--- RECORDS TO PROCESS ---

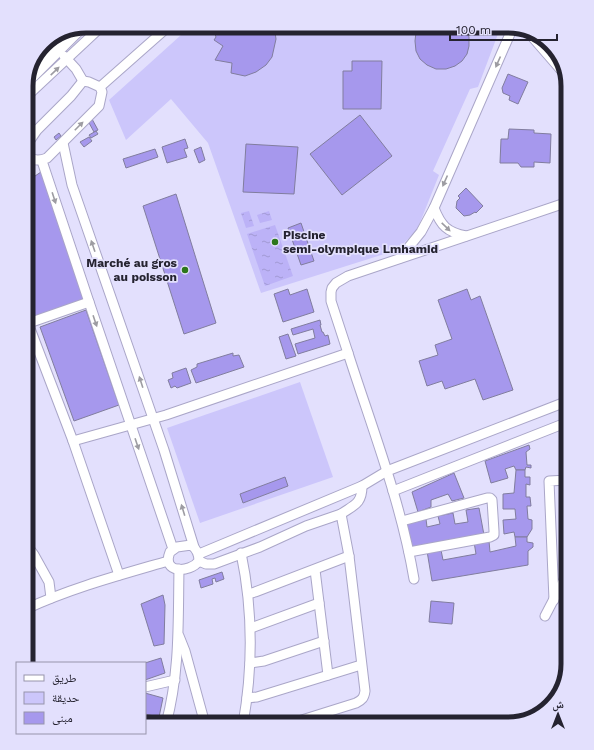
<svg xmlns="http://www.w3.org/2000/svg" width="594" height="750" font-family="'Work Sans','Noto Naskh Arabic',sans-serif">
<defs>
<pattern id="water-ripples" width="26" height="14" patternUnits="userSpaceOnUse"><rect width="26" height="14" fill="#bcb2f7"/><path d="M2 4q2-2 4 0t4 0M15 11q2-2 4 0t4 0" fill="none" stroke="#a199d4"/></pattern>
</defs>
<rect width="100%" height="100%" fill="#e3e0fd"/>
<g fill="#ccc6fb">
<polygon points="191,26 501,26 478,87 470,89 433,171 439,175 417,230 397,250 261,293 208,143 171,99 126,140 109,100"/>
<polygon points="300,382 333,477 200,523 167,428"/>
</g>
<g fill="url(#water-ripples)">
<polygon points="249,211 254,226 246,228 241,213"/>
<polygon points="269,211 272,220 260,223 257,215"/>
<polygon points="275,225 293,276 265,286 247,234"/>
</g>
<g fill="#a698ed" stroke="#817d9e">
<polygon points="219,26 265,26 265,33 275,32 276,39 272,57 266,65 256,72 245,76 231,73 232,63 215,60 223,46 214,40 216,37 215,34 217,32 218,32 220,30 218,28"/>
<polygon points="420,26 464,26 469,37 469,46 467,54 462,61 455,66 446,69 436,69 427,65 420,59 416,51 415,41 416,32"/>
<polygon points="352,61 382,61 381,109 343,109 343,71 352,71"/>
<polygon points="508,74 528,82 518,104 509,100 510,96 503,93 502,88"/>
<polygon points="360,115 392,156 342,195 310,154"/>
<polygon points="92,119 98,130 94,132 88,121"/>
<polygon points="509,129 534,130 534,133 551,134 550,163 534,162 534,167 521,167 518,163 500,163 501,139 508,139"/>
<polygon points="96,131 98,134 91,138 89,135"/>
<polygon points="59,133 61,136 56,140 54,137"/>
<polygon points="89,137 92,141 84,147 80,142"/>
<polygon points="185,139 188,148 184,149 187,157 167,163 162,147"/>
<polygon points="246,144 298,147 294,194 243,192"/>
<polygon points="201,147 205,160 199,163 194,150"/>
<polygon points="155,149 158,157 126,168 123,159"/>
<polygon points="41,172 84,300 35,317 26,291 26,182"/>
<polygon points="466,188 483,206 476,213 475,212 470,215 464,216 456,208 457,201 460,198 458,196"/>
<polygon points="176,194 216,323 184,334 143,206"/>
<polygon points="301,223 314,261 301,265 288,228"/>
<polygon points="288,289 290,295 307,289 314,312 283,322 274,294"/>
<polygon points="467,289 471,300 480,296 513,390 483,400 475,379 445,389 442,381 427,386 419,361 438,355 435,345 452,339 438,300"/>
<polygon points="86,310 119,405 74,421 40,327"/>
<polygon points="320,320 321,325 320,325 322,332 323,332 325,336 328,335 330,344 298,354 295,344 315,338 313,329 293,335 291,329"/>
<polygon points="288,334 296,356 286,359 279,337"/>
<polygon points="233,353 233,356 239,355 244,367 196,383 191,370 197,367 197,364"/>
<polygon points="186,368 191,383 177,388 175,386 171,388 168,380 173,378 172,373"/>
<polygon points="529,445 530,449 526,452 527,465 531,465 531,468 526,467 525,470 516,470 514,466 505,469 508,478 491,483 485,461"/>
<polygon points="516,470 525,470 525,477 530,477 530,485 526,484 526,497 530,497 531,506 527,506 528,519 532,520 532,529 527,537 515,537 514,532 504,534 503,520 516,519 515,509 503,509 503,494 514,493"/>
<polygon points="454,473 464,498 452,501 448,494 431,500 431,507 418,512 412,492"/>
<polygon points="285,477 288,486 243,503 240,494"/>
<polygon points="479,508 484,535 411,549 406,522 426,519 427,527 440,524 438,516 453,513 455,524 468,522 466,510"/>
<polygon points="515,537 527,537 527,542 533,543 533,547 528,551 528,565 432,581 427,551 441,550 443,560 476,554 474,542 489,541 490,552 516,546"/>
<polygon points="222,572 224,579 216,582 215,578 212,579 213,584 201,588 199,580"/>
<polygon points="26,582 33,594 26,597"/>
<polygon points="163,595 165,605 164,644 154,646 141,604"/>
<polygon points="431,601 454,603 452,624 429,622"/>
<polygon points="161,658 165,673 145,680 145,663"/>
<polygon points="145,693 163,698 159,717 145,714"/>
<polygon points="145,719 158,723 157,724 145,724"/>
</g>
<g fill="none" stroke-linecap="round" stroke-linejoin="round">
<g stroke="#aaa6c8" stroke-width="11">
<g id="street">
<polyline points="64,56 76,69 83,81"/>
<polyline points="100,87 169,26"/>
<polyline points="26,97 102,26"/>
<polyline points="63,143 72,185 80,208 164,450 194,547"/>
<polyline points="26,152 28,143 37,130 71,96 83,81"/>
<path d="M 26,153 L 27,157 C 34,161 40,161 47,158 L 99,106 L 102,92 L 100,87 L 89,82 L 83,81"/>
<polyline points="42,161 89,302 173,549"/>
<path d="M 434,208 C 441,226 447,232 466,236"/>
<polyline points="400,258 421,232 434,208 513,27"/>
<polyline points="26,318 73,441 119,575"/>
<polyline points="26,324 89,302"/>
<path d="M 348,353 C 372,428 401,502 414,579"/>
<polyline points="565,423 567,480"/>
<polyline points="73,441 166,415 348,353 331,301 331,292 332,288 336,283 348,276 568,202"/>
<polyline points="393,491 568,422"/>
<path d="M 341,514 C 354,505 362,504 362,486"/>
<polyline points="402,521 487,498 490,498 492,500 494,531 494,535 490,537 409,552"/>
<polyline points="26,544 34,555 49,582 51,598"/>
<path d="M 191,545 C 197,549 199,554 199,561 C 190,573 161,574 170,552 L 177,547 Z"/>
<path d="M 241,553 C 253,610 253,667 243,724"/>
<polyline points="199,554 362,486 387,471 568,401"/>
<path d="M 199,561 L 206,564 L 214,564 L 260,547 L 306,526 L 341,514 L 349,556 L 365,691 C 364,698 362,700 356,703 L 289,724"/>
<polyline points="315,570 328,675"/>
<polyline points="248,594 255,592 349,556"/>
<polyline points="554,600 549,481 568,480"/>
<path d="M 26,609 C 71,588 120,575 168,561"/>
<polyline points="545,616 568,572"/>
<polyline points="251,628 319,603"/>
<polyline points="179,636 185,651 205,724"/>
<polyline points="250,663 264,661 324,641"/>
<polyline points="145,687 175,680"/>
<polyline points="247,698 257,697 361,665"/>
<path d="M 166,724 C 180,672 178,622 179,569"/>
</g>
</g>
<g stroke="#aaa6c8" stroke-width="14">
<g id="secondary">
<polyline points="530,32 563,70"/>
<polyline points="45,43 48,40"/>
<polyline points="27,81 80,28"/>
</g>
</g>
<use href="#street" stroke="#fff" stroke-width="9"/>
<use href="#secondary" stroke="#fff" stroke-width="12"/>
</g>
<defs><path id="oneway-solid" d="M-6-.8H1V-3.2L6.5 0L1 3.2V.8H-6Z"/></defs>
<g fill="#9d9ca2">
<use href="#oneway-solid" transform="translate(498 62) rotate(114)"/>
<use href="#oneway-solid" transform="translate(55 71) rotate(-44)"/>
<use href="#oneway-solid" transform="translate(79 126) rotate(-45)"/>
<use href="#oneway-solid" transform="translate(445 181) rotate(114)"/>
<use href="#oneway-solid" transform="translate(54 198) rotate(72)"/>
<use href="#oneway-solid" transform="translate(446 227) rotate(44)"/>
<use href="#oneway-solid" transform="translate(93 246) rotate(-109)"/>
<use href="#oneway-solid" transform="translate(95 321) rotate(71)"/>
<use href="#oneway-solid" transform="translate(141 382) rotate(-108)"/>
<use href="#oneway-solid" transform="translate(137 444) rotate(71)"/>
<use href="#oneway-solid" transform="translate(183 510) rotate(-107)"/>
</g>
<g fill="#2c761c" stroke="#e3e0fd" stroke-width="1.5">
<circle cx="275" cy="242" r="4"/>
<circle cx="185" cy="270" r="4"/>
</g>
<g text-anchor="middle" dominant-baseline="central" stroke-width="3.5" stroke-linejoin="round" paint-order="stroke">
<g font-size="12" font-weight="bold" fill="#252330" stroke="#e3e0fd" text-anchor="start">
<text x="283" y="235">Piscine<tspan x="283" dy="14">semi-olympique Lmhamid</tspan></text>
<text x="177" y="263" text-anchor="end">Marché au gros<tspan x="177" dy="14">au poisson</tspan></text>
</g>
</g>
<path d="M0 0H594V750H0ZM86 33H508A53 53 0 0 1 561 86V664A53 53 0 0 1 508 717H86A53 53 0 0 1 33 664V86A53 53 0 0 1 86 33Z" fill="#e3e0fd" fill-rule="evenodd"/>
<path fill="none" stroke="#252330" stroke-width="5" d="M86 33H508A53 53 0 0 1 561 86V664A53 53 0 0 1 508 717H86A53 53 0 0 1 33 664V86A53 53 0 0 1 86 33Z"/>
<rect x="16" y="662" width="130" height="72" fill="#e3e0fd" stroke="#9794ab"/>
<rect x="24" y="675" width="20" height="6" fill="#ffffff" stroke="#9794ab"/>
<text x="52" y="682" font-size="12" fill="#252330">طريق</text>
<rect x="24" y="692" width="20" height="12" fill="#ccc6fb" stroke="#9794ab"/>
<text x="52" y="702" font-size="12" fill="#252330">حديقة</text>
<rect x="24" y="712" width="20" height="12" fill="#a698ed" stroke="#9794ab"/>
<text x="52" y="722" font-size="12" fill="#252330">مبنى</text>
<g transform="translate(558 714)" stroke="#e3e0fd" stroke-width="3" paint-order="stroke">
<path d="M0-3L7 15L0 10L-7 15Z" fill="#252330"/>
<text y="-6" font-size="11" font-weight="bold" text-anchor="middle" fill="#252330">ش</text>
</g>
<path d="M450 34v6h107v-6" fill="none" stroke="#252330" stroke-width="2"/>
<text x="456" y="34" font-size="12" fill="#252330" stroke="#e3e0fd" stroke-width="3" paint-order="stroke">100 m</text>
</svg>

---

* AIM OF THE EXERCISE: Copy out each line of the records where the word "weight" appears.

* WRITTEN ANSWER:
<g font-size="12" font-weight="bold" fill="#252330" stroke="#e3e0fd" text-anchor="start">
<text y="-6" font-size="11" font-weight="bold" text-anchor="middle" fill="#252330">ش</text>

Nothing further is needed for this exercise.